What you have to do — Pick up the piece on web-based rich client technology below and keep writing it from after its last sentence.

Extracted text —
■ ■ ■ ■ ■ ■ ■

Phil Wainewright discusses web-based rich client technology in the context of his prediction that “in ten years’ time, applications will run in rich browser clients, Windows will have settled into its legacy platform niche … and Microsoft will be working hard to re-establish the market position of Office having relaunched it as a web-based application.”
A lot can happen in ten years, and a lot is already being tried out in the realms of web-based rich client technology:
* IBM is working on Workplace Client Technology.
* There’s Macromedia’s work on its Flex architecture.
* DreamFactory is proving popular among leading-edge adopters of online applications.
* And BEA’s Adam Bosworth has written at length in his blog about what he’d like to see achieved with the company’s Project Alchemy.Nobody involved in these and other similar initiatives is fooling themselves that they can do everything that’s required in the browser as we know it today. But they do believe that they can get there by building on today’s browser technology as a foundation, which is a route Microsoft explicitly rejected when it halted work on DHTML.

■ ■ ■ ■ ■ ■ ■

Available data —
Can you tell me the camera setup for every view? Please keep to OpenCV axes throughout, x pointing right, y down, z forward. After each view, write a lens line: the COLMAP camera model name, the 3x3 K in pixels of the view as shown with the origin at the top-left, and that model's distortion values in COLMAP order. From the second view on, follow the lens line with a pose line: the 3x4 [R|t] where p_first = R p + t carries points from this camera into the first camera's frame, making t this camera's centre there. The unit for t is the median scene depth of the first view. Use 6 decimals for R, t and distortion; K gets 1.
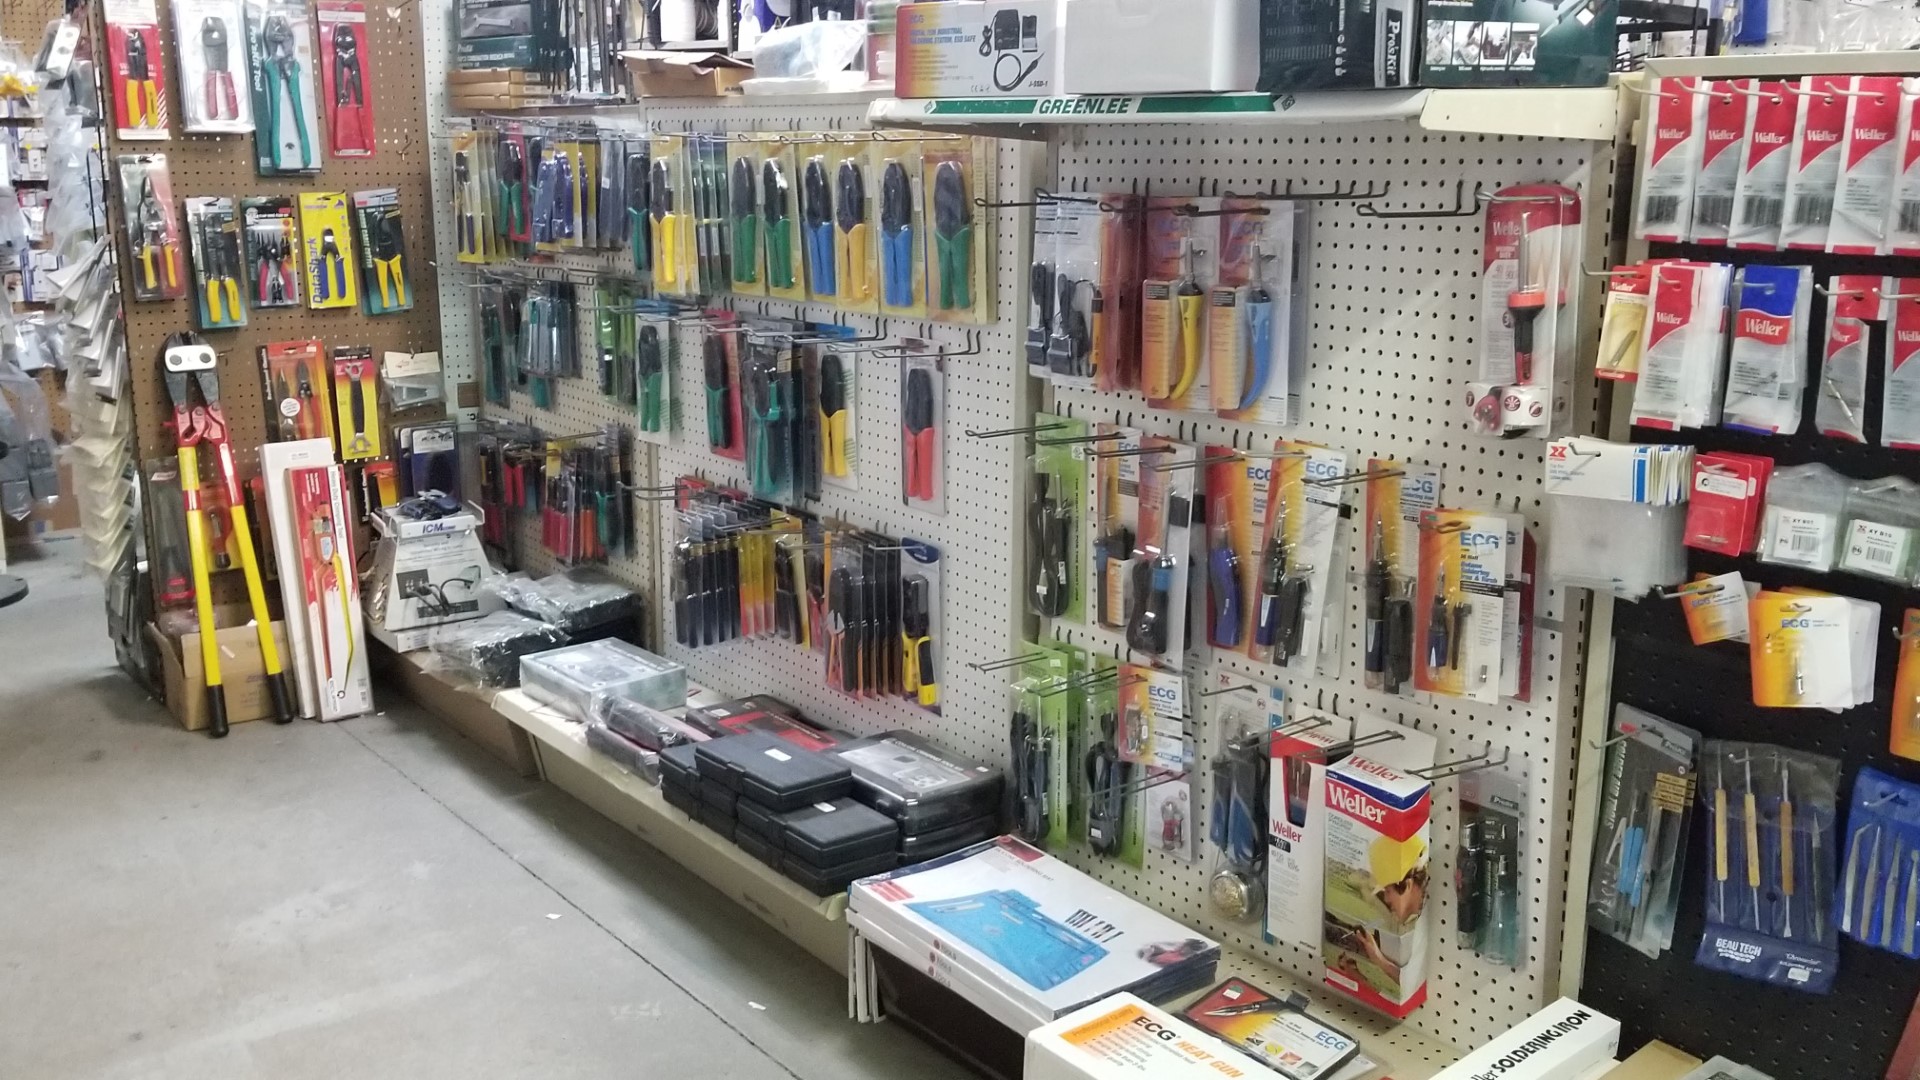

■ ■ ■ ■ ■ ■ ■

Response to the task —
The other element here is the ‘good enough’ factor. Yes, Barry is right that individual creative activities like rich document editing and photo retouching need to execute locally. People who are seriously into those activities will want the appropriate base-level capabilities built into their client devices, in the same way that some people buy expensive digital cameras or invest in specialist publishing software. But the mainstream market is for simple, easy-to-use, cost-effective, multi-purpose (dare I say it, lowest-common-denominator?) client devices, because what matters most is being able to tap into network resources, and Microsoft is making the mistake of failing to prioritize that network readinesss.
Think sever-centric computing and low-cost thin clients. We can make these decisions in emerging markets like India because we still don’t have a large enough legacy that will prevent us from changing. Only 1% of the potential users actually use a computet today, so we have an opportunity to get the architecture right – one that is both affordable and manageable.